26 milliards de dollars

C’est ce que va peser la robotique en 2015 sur le marché mondial. 18 milliards devant être appelés par la vente de robots de services (nettoyage, tri, chirurgie…) et 8 milliards pour la robotique personnelle (aspirateur, tondeuses, jouets…). Pas si fou : la robotique connaît une croissance surprenante en Europe. Et, selon l'International Federation of Robotics, le marché des robots domestiques pèsera 100 milliards de dollars (quelque 77 milliards d’euros) à l’horizon 2020, contre 5 milliards l'an dernier.

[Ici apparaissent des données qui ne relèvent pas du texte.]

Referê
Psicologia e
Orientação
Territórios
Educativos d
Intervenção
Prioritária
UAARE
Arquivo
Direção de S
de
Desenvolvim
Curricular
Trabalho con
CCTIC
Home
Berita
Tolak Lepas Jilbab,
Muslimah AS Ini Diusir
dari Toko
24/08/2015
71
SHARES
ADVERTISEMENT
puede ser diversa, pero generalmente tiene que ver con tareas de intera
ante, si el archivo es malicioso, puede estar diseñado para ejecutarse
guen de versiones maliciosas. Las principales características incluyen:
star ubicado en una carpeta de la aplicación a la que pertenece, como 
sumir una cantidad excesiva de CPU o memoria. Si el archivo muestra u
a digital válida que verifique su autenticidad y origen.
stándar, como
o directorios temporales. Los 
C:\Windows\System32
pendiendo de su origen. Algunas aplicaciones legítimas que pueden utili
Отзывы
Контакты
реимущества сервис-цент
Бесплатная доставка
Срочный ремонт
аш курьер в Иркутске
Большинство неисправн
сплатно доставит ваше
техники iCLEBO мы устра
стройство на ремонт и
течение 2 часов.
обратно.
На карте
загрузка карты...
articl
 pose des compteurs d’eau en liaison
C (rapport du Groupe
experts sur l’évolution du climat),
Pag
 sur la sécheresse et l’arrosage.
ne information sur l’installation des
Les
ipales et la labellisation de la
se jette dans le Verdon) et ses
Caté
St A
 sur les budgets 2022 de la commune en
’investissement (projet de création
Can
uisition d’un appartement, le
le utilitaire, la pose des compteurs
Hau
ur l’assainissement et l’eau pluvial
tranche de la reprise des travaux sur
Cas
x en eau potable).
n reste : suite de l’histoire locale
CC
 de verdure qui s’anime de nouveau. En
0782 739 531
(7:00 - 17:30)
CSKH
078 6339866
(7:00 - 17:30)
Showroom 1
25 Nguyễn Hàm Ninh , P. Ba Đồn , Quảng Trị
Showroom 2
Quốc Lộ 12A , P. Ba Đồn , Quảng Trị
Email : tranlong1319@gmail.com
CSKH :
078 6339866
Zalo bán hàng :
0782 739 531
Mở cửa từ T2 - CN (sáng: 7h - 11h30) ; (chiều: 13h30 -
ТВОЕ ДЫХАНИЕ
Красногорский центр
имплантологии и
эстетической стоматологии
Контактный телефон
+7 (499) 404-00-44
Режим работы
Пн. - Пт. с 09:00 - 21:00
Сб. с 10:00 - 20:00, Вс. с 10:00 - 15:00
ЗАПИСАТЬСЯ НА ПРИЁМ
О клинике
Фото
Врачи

Des robots inspirés de la nature

L’Allemagne est un pays en pointe sur la robotique, avec des chefs de file industriels comme la société Kuka ou le Groupe Festo. Après un bras robotisé imitant une trompe d'éléphant ou encore un robot-mouette, les ingénieurs de Festo imitent les créatures peuplant les océans. AquaJelly ressemble comme deux gouttes d’eau à une méduse, y compris dans son mode de propulsion, assuré par un système péristaltique et huit bras mous qui se meuvent comme des tentacules. Dernière trouvaille : ExoHand, un exosquelette qui s'enfile comme un gant. Ses applications en milieu industriel sont nombreuses. Pour des ouvriers exécutant des tâches pénibles et répétitives, cette main peut augmenter la poigne. Couplée télémétriquement à une main jumelle, elle devrait aussi permettre de manipuler des objets à distance dans un environnement dangereux. ExoHand pourrait par ailleurs être implantée sur des robots d’assistance aux personnes âgées, dont elle améliorerait l’habileté.

Des robots contrôlés par un cerveau humain

Au laboratoire de robotique de Tsukuba, l'Advanced Industrial Science and Technology (AIST), les chercheurs ne piratent pas les neurones mais ont des ambitions, elles aussi, très futuristes. Cette équipe appartient en effet au projet européen VERE (Virtual Embodiment and Robotic Re-embodiment), qui vise à « dissoudre la frontière entre les corps humains et des avatars ». L'équipe est ainsi parvenue à contrôler un robot humanoïde par la pensée. Plus précisément, un humain coiffé d'un casque électroencéphalographe (EEG) a ordonné à HRP-2, un robot de 60 kg pour 1,50 m, de saisir une canette, puis de se déplacer dans la pièce et enfin de la poser à une place choisie par l'homme. Le tout sans un quelconque pilotage manuel.

Source de plaisirs inédits ?

Pour Ian Yeoman, un chercheur néo-zélandais de l’Université Victoria, spécialisé dans le tourisme, et la sexologue Michelle Mars, pas de doute : les androïdes succéderont bientôt aux professionnelles du sexe. Dans un texte publié dans la revue scientifique « Futures », ils vantent les mérites du sexe avec des robots : oubliées la culpabilité, les maladies vénériennes et la traite des êtres humains. Selon eux, des clubs « libertino-robotiques » pourraient ouvrir à Amsterdam d’ici à 2050. La commune contrôlera directement les travailleuses du sexe en contrôlant prix, horaires et services sexuels, écrivent les chercheurs. Les androïdes seraient faits de fibres résistant aux bactéries et désinfectés entre deux passes, évitant ainsi tout risque de contamination.